- _WRITTEN TASK_
Locate each line in the entries below that contains the string "this", treating uppercase and lowercase as distinct, and copy every such line.

- _DATA LISTING_
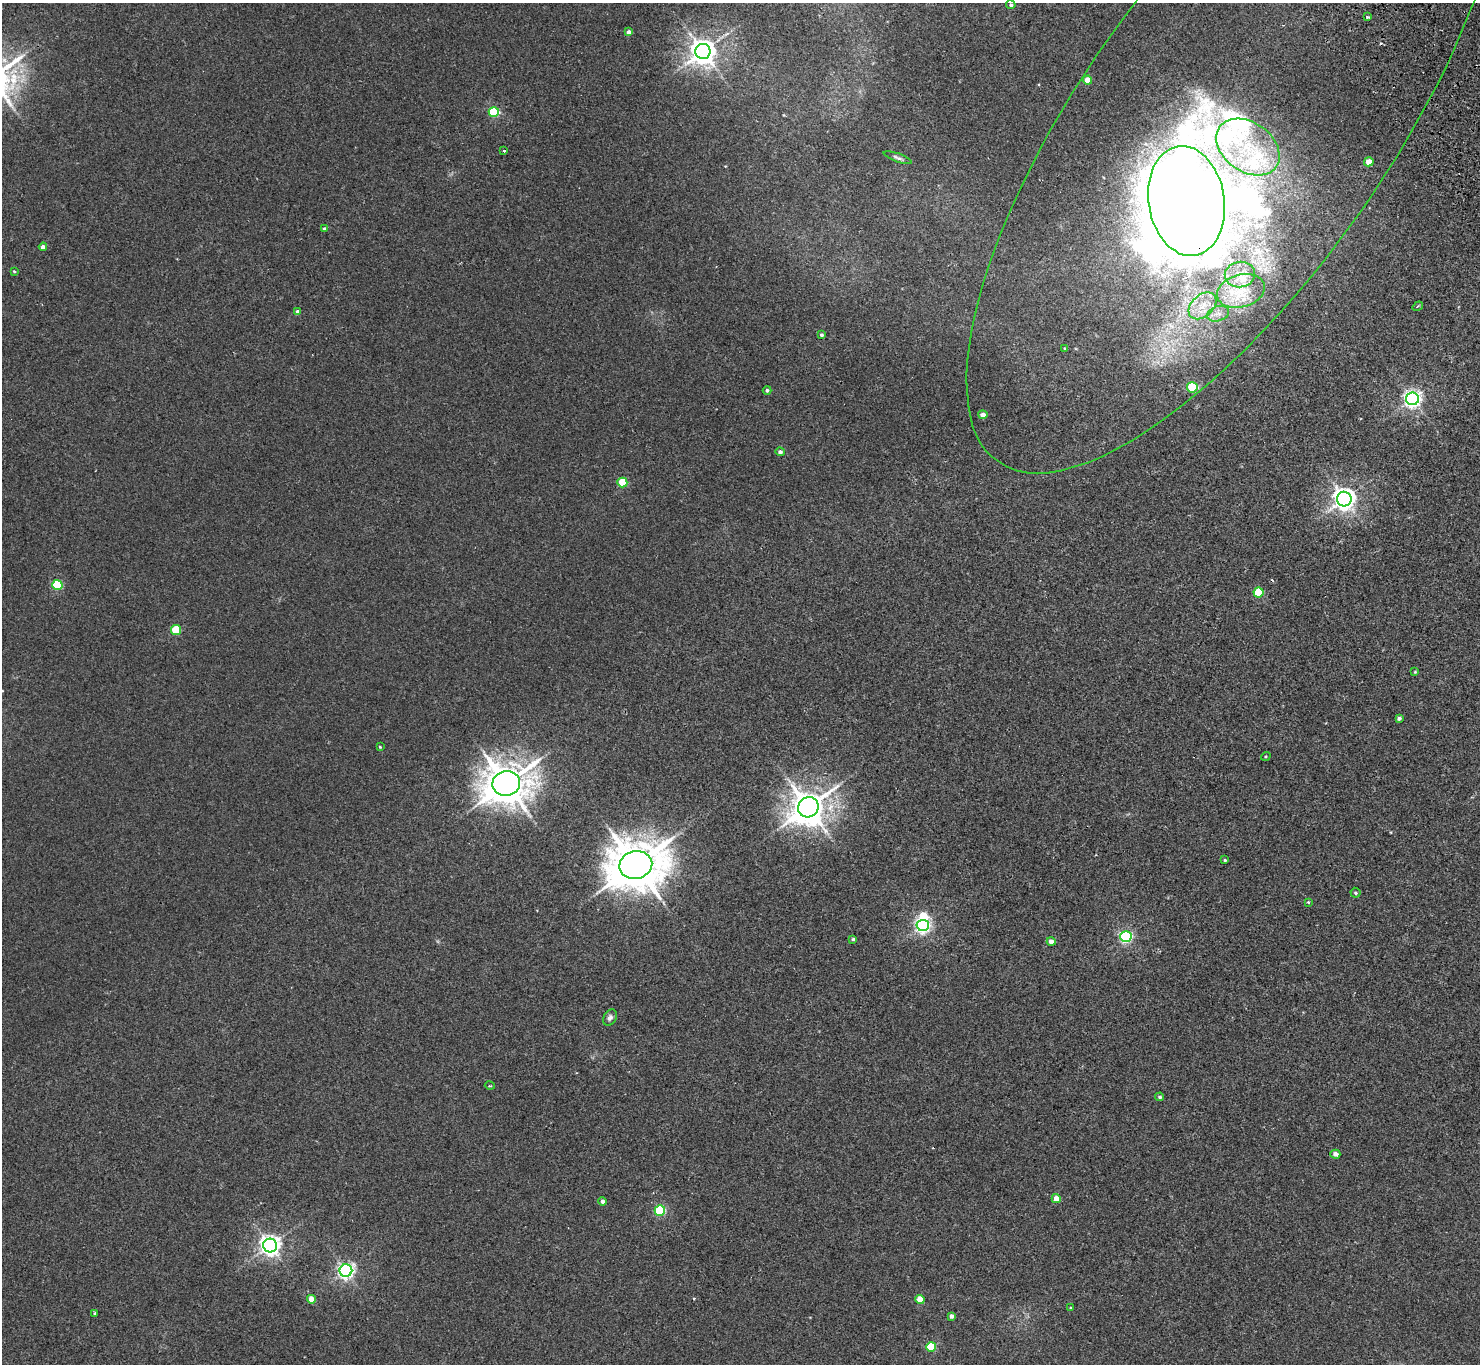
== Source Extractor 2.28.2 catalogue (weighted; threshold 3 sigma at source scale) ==
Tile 10 of 4 x 4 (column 2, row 3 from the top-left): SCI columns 1531-3008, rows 1699-3060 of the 6013 x 5985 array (HDU 1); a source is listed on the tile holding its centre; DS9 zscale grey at full resolution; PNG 1482 x 1366 px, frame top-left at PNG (2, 3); each listed source drawn as its Kron ellipse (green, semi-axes under 4 px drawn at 4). Shown black and unused: <1% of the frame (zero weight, under 2 of 3 exposures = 3% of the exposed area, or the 3 px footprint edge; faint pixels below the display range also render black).
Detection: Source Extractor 2.28.2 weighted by HDU 2 'WHT'; one run over the whole footprint, this tile lists its part. Background 0.0251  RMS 0.0068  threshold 0.0306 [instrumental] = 3 sigma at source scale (4.5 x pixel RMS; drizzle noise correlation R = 1.50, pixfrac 1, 0.05/0.05 arcsec/px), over >= 5 px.
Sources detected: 71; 2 inside a brighter object's white glare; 4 cosmic-ray / hot-pixel residue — neither listed nor drawn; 3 inside a brighter listed object's ellipse — not listed separately; the other 62 listed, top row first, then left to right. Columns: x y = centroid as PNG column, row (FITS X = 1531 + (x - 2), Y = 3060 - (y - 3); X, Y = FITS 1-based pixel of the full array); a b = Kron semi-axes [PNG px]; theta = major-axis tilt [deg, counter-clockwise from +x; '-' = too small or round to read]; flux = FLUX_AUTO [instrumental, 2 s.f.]
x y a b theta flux
1011 5 4 4 - 1.5
1368 17 3 2 - 0.8
629 32 4 4 - 2.6
703 51 7 7 - 750
1088 80 4 4 - 8.4
494 112 5 5 - 50
1234 125 412 153 55 700
1248 147 34 24 -36 41
504 151 3 2 - 2.2
898 158 15 4 -20 1.9
1369 162 5 4 - 8.9
1186 201 55 38 -81 2600
324 229 4 4 - 1.2
43 247 4 4 - 2.8
14 271 3 3 - 0.66
1240 275 15 12 7 8.3
1241 291 24 16 16 21
1203 306 16 11 42 10
1418 306 5 3 - 0.74
298 312 4 4 - 3
1218 314 11 7 17 4.2
822 335 4 3 - 1.2
1064 348 4 2 - 0.53
1192 387 5 5 - 35
767 390 4 4 - 1.4
1412 399 6 6 - 280
983 415 4 4 - 3.7
780 452 4 4 - 1.8
622 482 5 5 - 22
1344 499 7 7 - 470
57 585 5 5 - 44
1258 592 5 5 - 24
176 630 5 5 - 29
1415 672 4 3 - 0.63
1399 718 4 3 - 1.8
380 747 3 2 - 0.59
1266 756 5 3 - 0.62
506 783 14 12 12 2100
808 807 10 9 - 1400
1225 860 3 3 - 0.66
636 865 16 14 13 3200
1355 893 5 5 - 1
1308 902 3 3 - 0.87
923 925 6 5 - 180
1126 937 6 5 - 120
853 939 3 3 - 1
1051 942 4 4 - 4
610 1018 8 6 61 2.4
490 1086 5 3 - 0.6
1160 1097 4 4 - 1.3
1335 1154 5 4 - 3.4
1056 1199 4 4 - 7.2
602 1201 4 4 - 2.4
660 1211 5 5 - 58
270 1245 7 6 - 390
346 1271 6 6 - 220
311 1299 4 4 - 9.6
920 1299 4 4 - 12
1071 1308 3 3 - 0.57
95 1313 4 3 - 1.1
952 1316 4 4 - 2.5
931 1347 5 5 - 29
Overlapping masked pixels (flux is a lower limit): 2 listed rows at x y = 1234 125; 1186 201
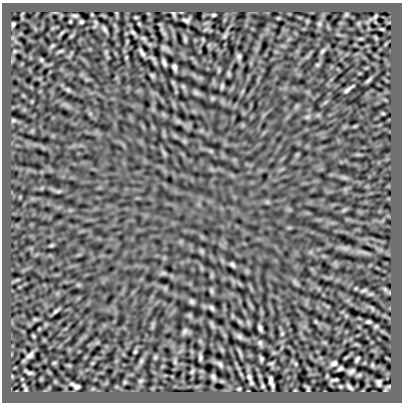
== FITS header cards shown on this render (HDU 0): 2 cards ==
NAXIS1  =                  400
NAXIS2  =                  400

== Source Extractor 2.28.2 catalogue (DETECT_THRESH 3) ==
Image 400 x 400 px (HDU 0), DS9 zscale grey, 1 PNG px = 1 image px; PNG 404 x 404 px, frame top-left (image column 1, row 400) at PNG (2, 3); no overlay
Background -4.97e-06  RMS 2.0e-04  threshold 5.85e-04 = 3 sigma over >= 5 px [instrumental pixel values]
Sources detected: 81; all 81 listed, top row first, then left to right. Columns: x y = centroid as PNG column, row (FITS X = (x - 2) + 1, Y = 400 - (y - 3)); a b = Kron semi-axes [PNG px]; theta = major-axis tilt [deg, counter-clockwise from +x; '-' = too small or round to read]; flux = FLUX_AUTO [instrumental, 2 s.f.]
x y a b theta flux
173 14 9 4 -68 0.02
213 15 4 3 - 0.016
346 15 7 4 19 0.016
75 16 5 2 - 0.021
375 17 8 4 63 0.02
186 20 6 3 -8 0.03
70 21 5 3 - 0.011
81 22 4 3 - 0.019
13 24 4 3 - 0.021
139 24 5 3 - 0.0093
319 24 6 5 - 0.02
105 29 8 3 -57 0.029
382 29 7 3 -12 0.013
133 32 7 4 -38 0.022
62 33 9 3 45 0.02
224 36 7 4 88 0.018
143 38 9 4 -27 0.024
376 38 6 4 -71 0.011
185 39 7 4 -83 0.02
52 46 7 4 45 0.019
61 51 9 3 22 0.018
322 51 9 4 52 0.026
142 53 7 3 -56 0.033
239 56 7 5 -87 0.028
41 60 6 5 - 0.018
164 62 6 3 -64 0.032
174 67 6 4 -71 0.036
229 74 8 3 -71 0.015
152 75 7 4 -63 0.019
368 80 11 4 43 0.023
183 86 7 4 -19 0.019
222 86 6 4 80 0.022
348 89 10 3 38 0.037
68 90 6 5 - 0.017
196 92 10 5 -21 0.03
383 113 6 3 18 0.012
307 117 7 4 18 0.023
13 120 6 4 20 0.017
58 191 7 4 -18 0.022
51 246 6 4 20 0.014
201 251 7 4 -71 0.02
232 264 5 4 - 0.027
385 289 7 4 -19 0.023
364 290 9 4 18 0.02
211 291 8 4 -82 0.02
192 301 7 5 -45 0.027
212 308 6 3 -57 0.026
56 311 7 4 37 0.019
368 322 4 3 - 0.022
260 328 6 4 -70 0.032
185 331 9 6 51 0.03
239 336 9 6 -33 0.03
260 343 8 6 -72 0.027
135 351 4 3 - 0.016
30 355 6 4 36 0.036
155 357 6 5 - 0.017
200 358 6 3 -85 0.027
261 359 5 3 - 0.024
357 359 6 3 56 0.024
141 361 8 5 46 0.026
175 362 8 4 90 0.025
334 363 5 4 - 0.035
220 364 6 4 -61 0.027
372 365 7 4 -72 0.015
340 369 5 3 - 0.024
351 371 6 3 27 0.03
29 372 8 2 -25 0.028
192 372 6 4 63 0.018
213 377 6 4 -66 0.031
249 377 9 4 -69 0.04
334 380 7 2 9 0.021
141 381 7 5 21 0.022
125 382 6 4 71 0.015
271 382 10 4 -75 0.05
379 383 6 4 -82 0.03
76 386 9 4 -28 0.042
263 386 5 3 - 0.018
349 387 7 3 -44 0.028
26 389 6 4 90 0.015
239 389 4 3 - 0.015
308 389 8 3 -74 0.019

- _COMPLETE RESPONSE_
Detection: Source Extractor 2.28.2 weighted by HDU 2 'WHT'; one run over the whole footprint, this tile lists its part. Background 0.0251  RMS 0.0068  threshold 0.0306 [instrumental] = 3 sigma at source scale (4.5 x pixel RMS; drizzle noise correlation R = 1.50, pixfrac 1, 0.05/0.05 arcsec/px), over >= 5 px.
== FITS header cards shown on this render (HDU 0): 2 cards ==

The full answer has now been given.